Health care workers complain that they are not being properly trained from getting infected with this deadly Ebola virus. The news that a nurse who helped care for an Ebola patient was infected fed fears of health care workers.

Public health experts say the following are the five things that CDC is getting wrong.
1. The CDC is asking to call a doctor if a possible Ebola patient feel ill. Instead, if they provide a toll free number which would reach a centralized office, which would then dispatch a local ambulance to get the patient to the hospital and meanwhile the hospital can take necessary measures for the patient.
2. The CDC director says any hospital can take care of Ebola patients. But not all hospitals are created equally because handling infectious waste from Ebola patients is also a challenge and only those hospitals which have experience with infectious diseases can handle these.

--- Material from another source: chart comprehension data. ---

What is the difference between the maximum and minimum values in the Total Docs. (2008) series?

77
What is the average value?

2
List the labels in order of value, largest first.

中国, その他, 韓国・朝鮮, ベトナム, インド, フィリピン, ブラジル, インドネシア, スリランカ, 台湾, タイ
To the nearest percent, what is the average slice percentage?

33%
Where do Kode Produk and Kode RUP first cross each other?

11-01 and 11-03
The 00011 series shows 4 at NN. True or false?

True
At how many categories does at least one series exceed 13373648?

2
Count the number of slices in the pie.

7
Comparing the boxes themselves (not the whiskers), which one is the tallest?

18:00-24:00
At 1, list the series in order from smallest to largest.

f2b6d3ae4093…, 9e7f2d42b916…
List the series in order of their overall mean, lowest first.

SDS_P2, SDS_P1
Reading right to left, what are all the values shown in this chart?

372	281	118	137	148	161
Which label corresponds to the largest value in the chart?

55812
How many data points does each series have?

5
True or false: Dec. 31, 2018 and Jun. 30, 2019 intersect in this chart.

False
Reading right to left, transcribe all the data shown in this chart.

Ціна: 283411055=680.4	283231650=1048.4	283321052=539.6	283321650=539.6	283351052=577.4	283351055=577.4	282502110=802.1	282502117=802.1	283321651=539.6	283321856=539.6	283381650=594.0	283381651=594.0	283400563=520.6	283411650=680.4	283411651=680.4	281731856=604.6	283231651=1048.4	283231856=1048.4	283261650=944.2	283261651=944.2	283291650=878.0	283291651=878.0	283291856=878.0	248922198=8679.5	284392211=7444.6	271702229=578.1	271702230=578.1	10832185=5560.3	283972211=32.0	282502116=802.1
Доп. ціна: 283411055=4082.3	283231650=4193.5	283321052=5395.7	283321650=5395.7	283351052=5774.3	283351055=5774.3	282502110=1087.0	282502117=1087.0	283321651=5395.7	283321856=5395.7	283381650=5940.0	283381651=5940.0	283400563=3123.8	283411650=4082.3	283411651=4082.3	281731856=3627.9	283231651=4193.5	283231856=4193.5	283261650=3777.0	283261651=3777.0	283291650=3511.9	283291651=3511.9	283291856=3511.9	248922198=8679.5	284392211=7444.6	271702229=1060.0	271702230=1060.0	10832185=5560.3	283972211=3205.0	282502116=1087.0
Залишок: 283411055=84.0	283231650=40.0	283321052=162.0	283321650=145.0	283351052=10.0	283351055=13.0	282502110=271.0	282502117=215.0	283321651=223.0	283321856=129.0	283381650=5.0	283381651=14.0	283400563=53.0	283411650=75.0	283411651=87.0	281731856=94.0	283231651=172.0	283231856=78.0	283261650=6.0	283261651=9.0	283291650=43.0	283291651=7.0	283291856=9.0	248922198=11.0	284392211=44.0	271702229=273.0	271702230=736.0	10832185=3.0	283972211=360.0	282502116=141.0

3. The CDC didn’t encourage the “buddy system” for doctors and nurses where the nurses and doctors have another health care worker who monitors the worker.
4. CDC didn’t encourage doctors to develop Ebola treatment guidelines, because certain procedures might bring doctors and nurses in contact with infectious waste from an Ebola patient.
5. The CDC put too much trust in protective gear and the health workers who took care of the Ebola patient were not monitored. CDC should have realised that putting on and taking off protective gear is often done imperfectly.